EXTRACTED INFORMATION: Begin

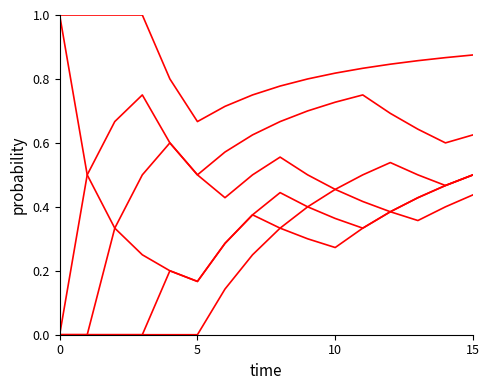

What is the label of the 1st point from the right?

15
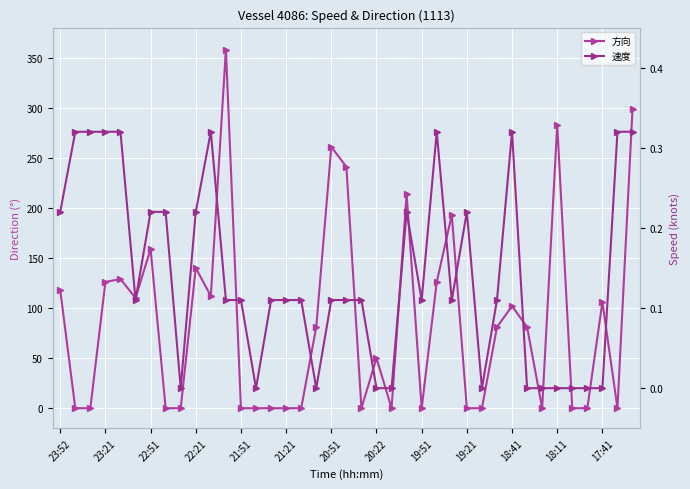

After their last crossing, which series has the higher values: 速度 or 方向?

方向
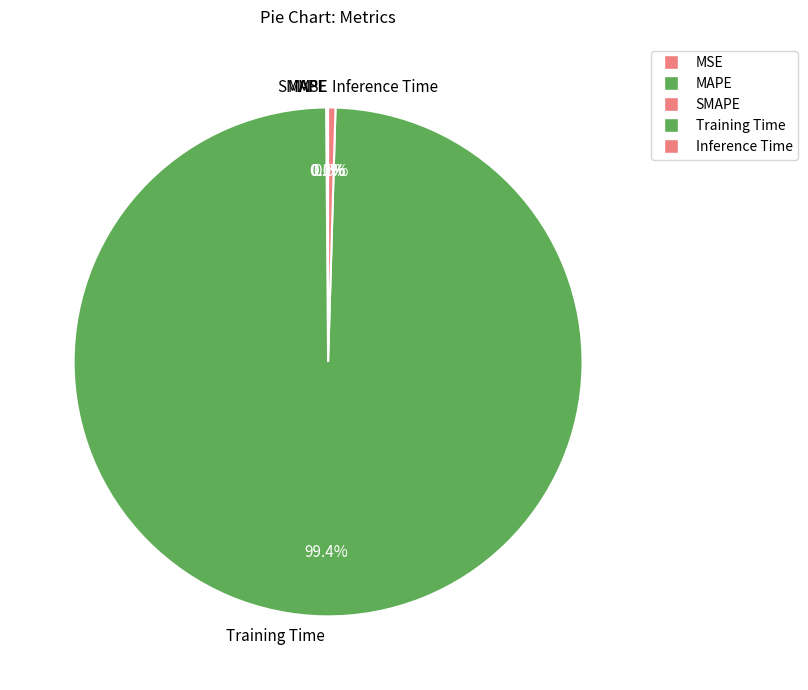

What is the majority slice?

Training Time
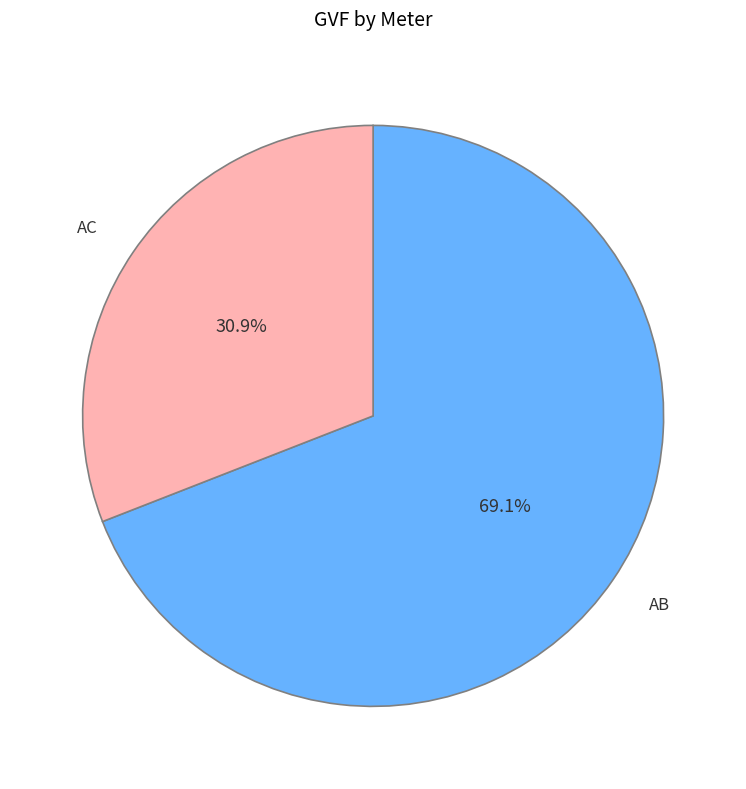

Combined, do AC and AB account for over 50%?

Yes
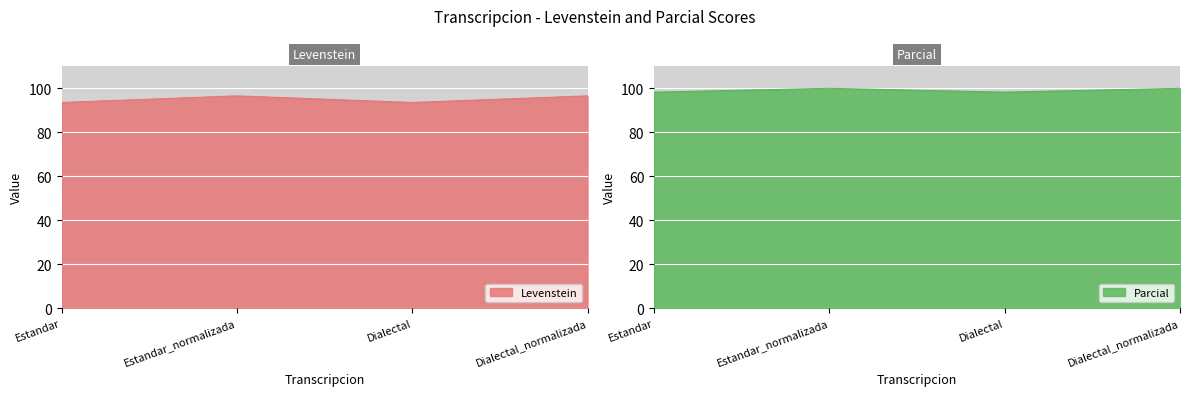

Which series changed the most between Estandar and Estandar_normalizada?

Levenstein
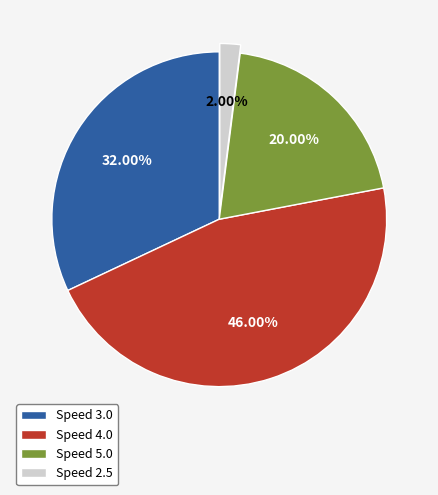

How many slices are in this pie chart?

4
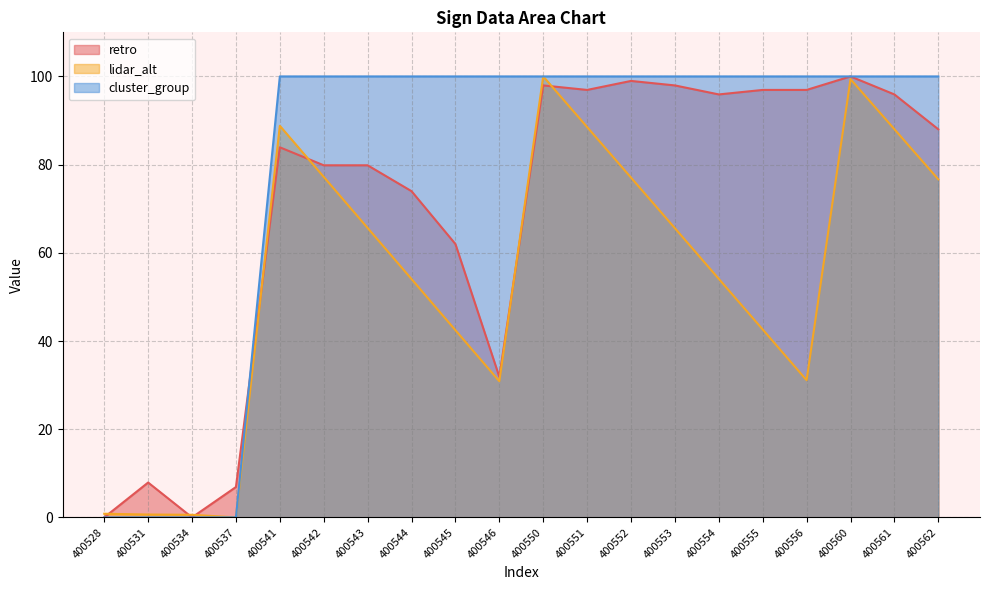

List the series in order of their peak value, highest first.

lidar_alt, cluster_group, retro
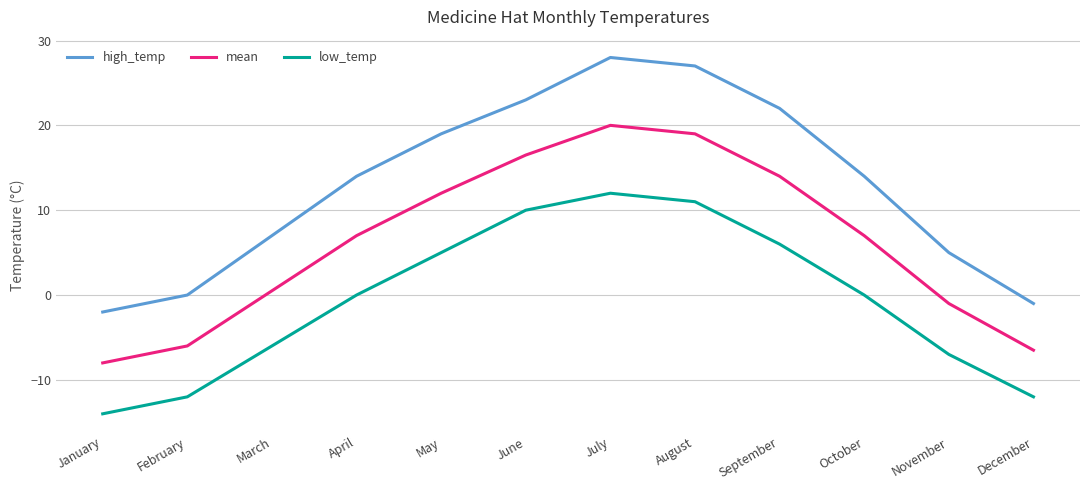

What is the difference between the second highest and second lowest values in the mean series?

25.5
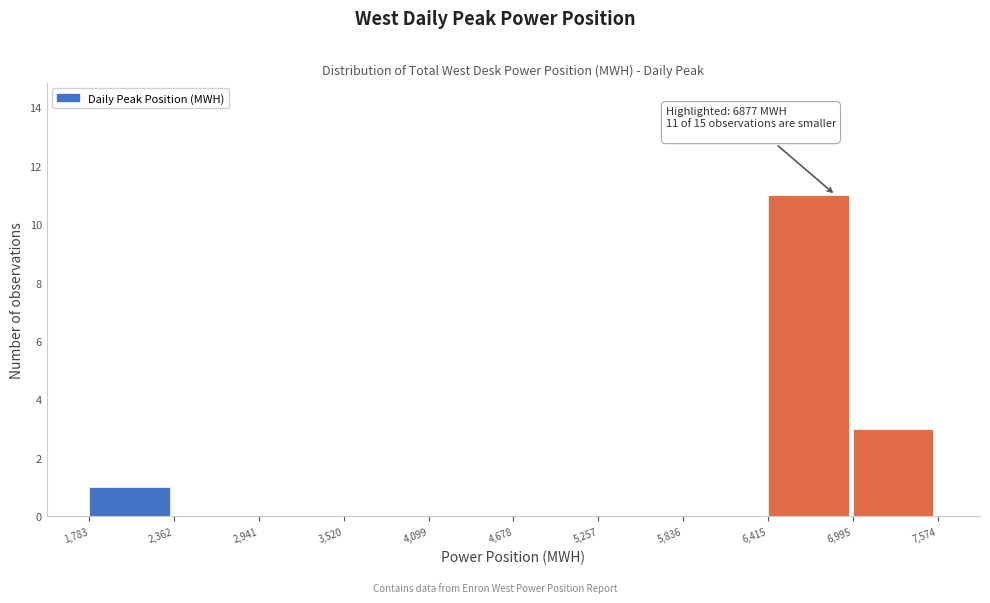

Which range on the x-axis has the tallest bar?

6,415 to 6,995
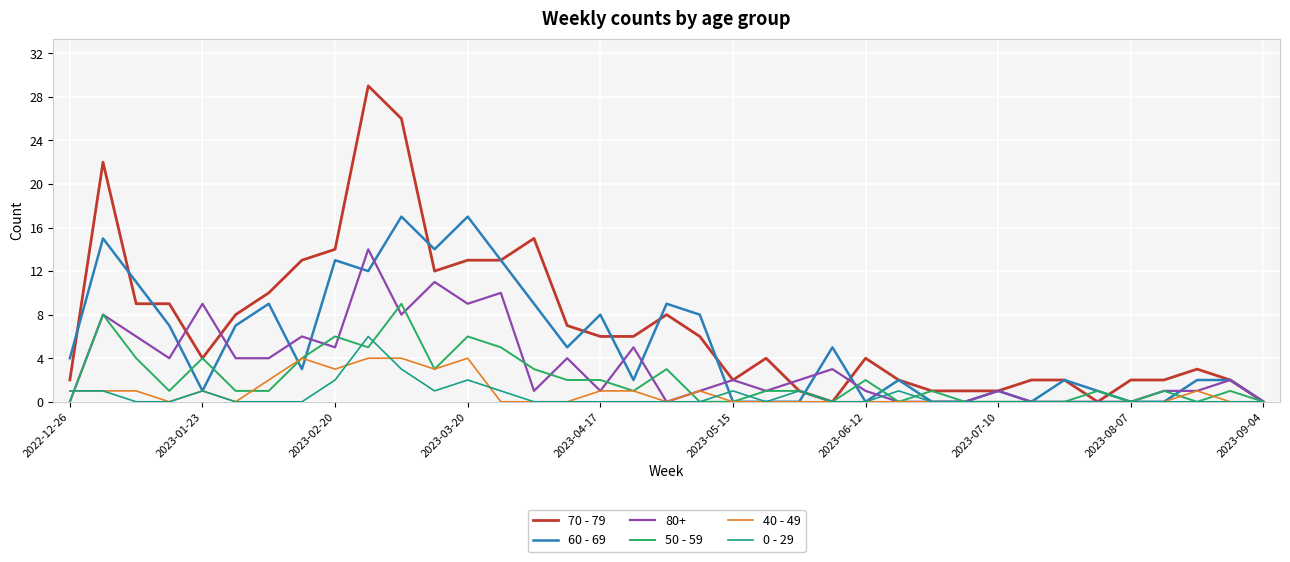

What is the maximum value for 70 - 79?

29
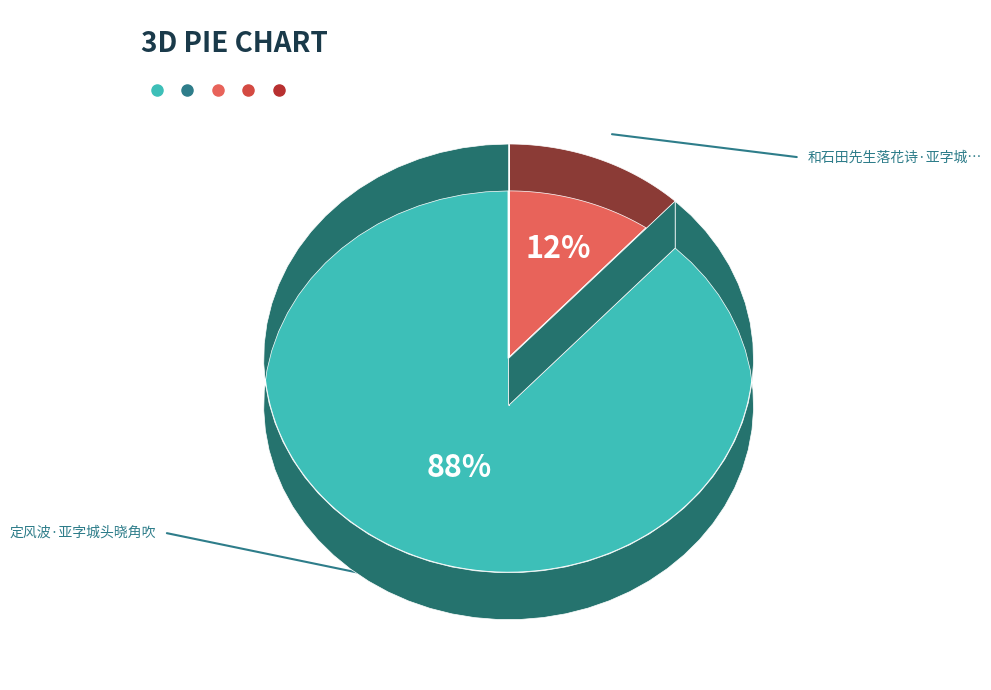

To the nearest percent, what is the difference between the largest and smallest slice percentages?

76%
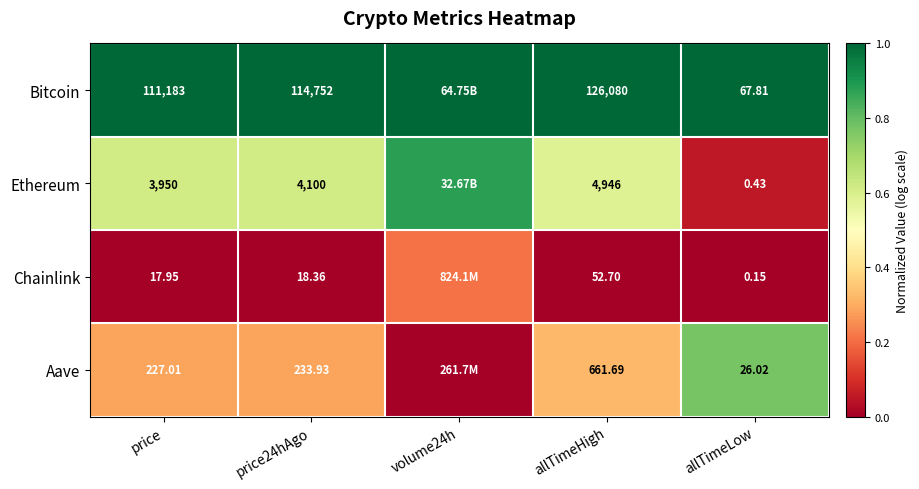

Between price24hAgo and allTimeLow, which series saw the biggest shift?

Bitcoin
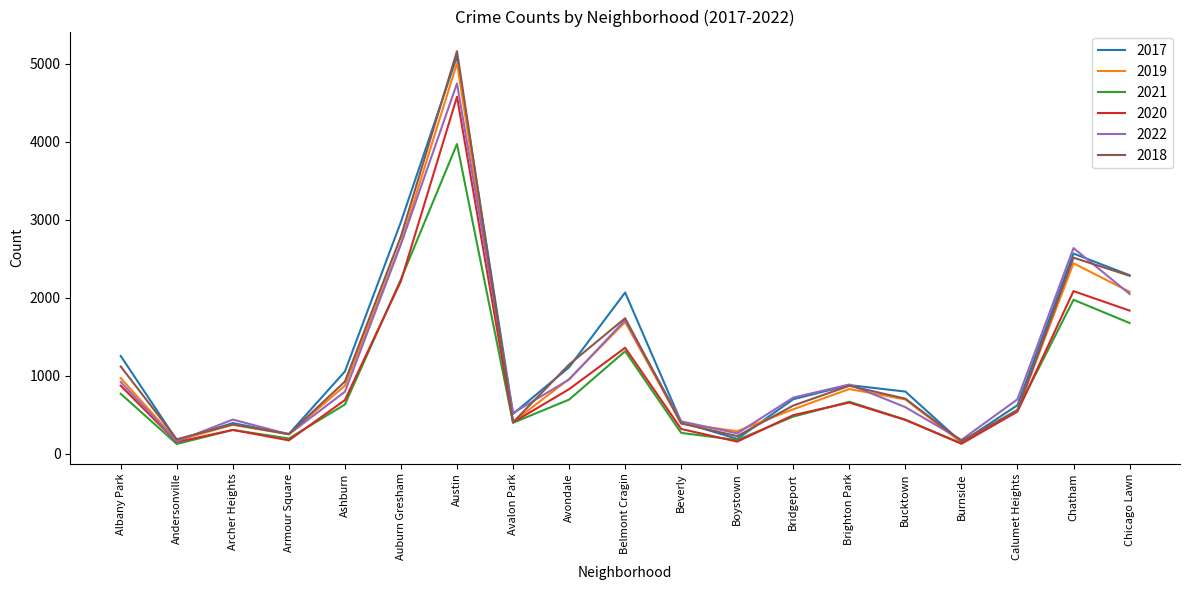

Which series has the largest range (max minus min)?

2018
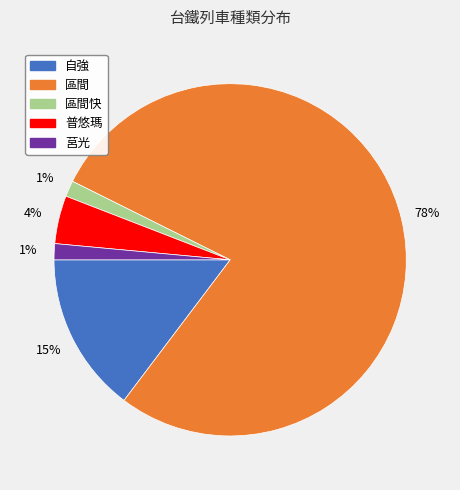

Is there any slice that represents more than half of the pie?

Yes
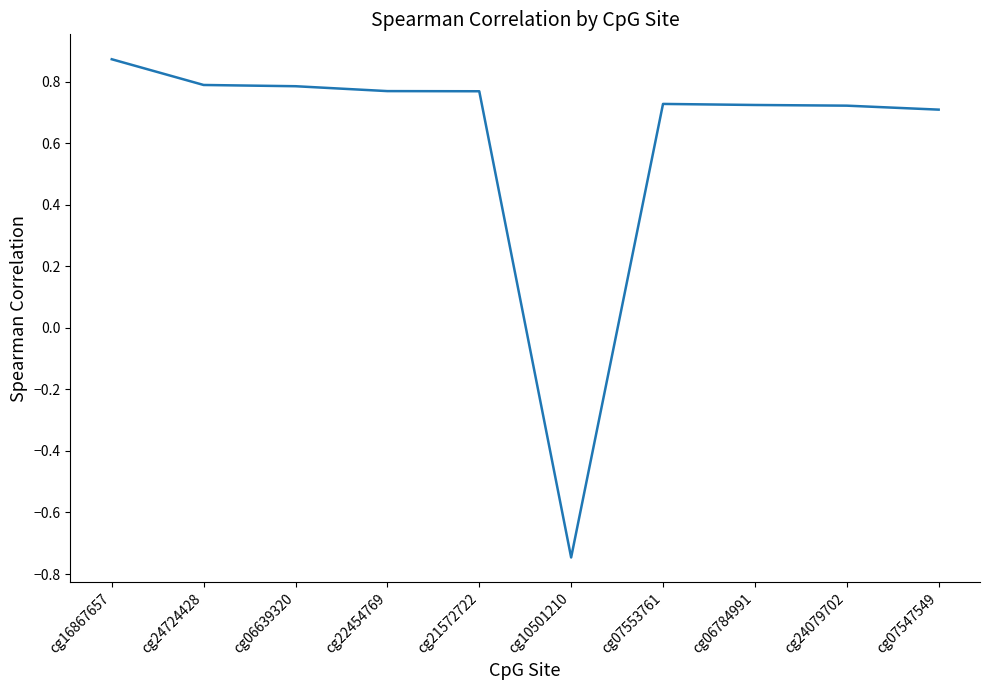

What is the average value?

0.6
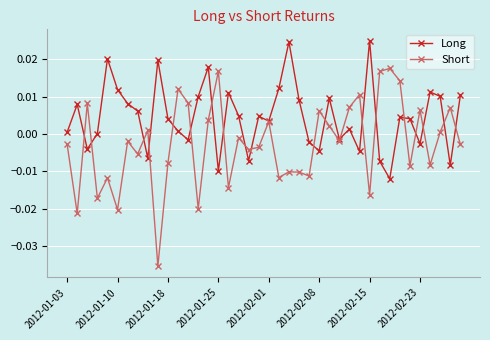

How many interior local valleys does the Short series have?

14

EXTRACTED INFORMATION: End

• **ASSIGNED TASK**: Copy the records word for word, starting at the line that contains "After their last" and ending at the end of the records, and leave out the pictures.

• **RESULT OF THE EXERCISE**:
After their last crossing, which series has the higher values: 速度 or 方向?

方向

What is the majority slice?

Training Time

Combined, do AC and AB account for over 50%?

Yes

Which series changed the most between Estandar and Estandar_normalizada?

Levenstein

How many slices are in this pie chart?

4

List the series in order of their peak value, highest first.

lidar_alt, cluster_group, retro

What is the difference between the second highest and second lowest values in the mean series?

25.5

Which range on the x-axis has the tallest bar?

6,415 to 6,995

What is the maximum value for 70 - 79?

29

To the nearest percent, what is the difference between the largest and smallest slice percentages?

76%

Between price24hAgo and allTimeLow, which series saw the biggest shift?

Bitcoin

Which series has the largest range (max minus min)?

2018

Is there any slice that represents more than half of the pie?

Yes

What is the average value?

0.6

How many interior local valleys does the Short series have?

14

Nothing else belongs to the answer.